- _Consigne_
Dans le texte sur le film Lucy, remplacez « film » par « long métrage », puis recopiez le passage de « Luc Besson, Lucy » à « et Morgan Freeman. ».

- _Texte_
──────────

Luc Besson, Lucy et la métaphysique européenne

Publié le 23 Août 2014

Puisqu'il est préférable que je ne dise pas tout ce que je pense – pour l'instant – des évenements du proche et moyen orient qui font l'actualité brûlante du moment, j'aborderai des sujets beaucoup plus légers, plus abstraits, même si à bien des égards ceux-ci nous ouvrent (ou plutôt nous entrouvrent, n'exagérons pas) des pans de la réflexion qui appartiennent au plus fondamental du mystère de l'existence.

 

Je suis allé voir le film Lucy de Luc Besson, avec Scarlett Johansson et Morgan Freeman.

──────────

- _Données affichées_

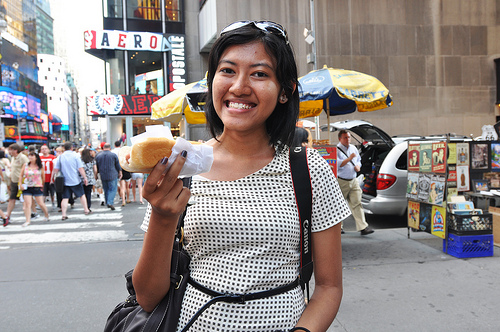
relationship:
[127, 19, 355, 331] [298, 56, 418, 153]
woman has umbrella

──────────

- _Résultat_
Luc Besson, Lucy et la métaphysique européenne

Publié le 23 Août 2014

Puisqu'il est préférable que je ne dise pas tout ce que je pense – pour l'instant – des évenements du proche et moyen orient qui font l'actualité brûlante du moment, j'aborderai des sujets beaucoup plus légers, plus abstraits, même si à bien des égards ceux-ci nous ouvrent (ou plutôt nous entrouvrent, n'exagérons pas) des pans de la réflexion qui appartiennent au plus fondamental du mystère de l'existence.

 

Je suis allé voir le long métrage Lucy de Luc Besson, avec Scarlett Johansson et Morgan Freeman.